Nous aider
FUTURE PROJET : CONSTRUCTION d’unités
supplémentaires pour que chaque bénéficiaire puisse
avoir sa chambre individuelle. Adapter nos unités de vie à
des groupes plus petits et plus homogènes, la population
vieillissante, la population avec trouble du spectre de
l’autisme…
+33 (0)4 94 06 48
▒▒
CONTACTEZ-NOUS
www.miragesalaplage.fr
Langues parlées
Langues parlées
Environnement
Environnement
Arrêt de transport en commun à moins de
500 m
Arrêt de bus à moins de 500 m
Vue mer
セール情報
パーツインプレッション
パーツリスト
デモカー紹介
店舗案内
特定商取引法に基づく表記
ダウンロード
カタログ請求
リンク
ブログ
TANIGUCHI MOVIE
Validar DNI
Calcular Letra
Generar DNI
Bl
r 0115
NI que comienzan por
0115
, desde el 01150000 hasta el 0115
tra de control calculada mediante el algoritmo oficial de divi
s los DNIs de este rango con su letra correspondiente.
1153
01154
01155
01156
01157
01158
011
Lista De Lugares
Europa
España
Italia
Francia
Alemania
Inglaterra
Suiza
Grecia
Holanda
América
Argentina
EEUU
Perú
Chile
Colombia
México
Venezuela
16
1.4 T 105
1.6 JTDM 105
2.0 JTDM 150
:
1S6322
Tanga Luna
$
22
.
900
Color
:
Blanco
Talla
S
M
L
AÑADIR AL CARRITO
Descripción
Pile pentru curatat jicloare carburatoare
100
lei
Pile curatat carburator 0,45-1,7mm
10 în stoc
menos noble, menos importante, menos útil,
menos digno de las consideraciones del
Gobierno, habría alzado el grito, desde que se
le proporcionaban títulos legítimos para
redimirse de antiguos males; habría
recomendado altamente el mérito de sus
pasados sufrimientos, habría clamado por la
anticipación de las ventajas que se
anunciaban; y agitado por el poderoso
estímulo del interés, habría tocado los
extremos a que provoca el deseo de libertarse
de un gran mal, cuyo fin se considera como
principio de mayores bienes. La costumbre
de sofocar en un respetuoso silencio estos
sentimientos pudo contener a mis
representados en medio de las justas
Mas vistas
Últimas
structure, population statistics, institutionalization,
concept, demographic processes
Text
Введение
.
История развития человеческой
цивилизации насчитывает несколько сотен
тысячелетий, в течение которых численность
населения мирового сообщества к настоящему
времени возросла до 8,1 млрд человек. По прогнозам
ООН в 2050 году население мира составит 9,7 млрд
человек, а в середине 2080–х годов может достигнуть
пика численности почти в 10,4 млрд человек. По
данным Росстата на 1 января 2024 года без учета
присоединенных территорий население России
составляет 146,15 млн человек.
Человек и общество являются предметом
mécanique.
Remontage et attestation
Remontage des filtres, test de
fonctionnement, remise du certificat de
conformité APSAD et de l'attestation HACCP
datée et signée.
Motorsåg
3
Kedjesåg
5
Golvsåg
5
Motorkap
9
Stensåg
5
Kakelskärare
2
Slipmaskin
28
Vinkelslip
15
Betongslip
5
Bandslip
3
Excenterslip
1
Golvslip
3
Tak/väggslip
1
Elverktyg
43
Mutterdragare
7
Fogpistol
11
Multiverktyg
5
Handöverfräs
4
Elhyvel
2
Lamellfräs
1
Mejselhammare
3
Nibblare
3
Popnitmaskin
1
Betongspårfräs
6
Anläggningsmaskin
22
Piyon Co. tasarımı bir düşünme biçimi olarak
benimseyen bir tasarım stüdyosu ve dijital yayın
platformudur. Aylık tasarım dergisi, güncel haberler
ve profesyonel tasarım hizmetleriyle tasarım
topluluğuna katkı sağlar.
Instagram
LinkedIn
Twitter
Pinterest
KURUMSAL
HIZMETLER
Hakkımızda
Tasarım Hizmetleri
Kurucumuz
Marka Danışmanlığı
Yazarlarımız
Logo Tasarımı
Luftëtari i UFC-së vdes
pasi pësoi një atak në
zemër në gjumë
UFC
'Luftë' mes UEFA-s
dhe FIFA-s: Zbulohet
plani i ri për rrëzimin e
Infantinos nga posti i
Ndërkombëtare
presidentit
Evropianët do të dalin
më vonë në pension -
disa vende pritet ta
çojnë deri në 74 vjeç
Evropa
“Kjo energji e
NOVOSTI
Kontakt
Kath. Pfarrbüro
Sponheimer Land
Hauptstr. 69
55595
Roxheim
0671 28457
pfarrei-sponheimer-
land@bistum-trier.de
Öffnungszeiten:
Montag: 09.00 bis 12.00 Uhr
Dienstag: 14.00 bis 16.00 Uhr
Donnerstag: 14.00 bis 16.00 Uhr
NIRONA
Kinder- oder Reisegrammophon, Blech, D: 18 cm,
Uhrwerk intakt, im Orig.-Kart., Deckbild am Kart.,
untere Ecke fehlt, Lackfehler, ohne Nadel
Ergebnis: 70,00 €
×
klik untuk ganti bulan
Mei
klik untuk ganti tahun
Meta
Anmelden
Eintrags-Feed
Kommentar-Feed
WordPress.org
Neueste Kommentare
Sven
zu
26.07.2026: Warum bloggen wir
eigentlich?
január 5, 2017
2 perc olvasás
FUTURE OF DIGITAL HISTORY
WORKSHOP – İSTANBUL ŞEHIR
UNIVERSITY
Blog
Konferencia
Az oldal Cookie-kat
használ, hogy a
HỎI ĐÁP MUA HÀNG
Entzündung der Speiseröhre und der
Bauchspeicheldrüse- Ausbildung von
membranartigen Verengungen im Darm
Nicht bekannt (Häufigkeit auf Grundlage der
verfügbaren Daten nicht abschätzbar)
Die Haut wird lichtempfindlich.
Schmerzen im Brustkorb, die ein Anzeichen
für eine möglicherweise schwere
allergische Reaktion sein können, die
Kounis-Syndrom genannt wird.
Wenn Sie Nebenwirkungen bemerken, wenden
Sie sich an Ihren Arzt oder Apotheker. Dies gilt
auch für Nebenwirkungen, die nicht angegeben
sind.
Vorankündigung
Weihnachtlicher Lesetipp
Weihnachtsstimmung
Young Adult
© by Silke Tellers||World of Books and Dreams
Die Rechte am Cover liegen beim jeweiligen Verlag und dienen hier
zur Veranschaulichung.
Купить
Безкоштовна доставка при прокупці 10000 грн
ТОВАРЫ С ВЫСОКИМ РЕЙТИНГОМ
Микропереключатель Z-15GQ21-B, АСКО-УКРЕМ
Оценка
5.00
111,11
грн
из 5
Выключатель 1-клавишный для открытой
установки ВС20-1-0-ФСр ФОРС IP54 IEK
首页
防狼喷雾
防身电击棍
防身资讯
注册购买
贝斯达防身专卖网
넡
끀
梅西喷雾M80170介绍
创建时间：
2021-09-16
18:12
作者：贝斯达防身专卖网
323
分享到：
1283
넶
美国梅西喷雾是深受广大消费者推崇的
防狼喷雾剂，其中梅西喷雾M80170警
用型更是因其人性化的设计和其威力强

Aim of the task: Write out only the lines that run from the line containing "klik untuk ganti tahun" through the line containing "Die Haut wird lichtempfindlich.", both included, exactly as they appear above.

Task output:
klik untuk ganti tahun
Meta
Anmelden
Eintrags-Feed
Kommentar-Feed
WordPress.org
Neueste Kommentare
Sven
zu
26.07.2026: Warum bloggen wir
eigentlich?
január 5, 2017
2 perc olvasás
FUTURE OF DIGITAL HISTORY
WORKSHOP – İSTANBUL ŞEHIR
UNIVERSITY
Blog
Konferencia
Az oldal Cookie-kat
használ, hogy a
HỎI ĐÁP MUA HÀNG
Entzündung der Speiseröhre und der
Bauchspeicheldrüse- Ausbildung von
membranartigen Verengungen im Darm
Nicht bekannt (Häufigkeit auf Grundlage der
verfügbaren Daten nicht abschätzbar)
Die Haut wird lichtempfindlich.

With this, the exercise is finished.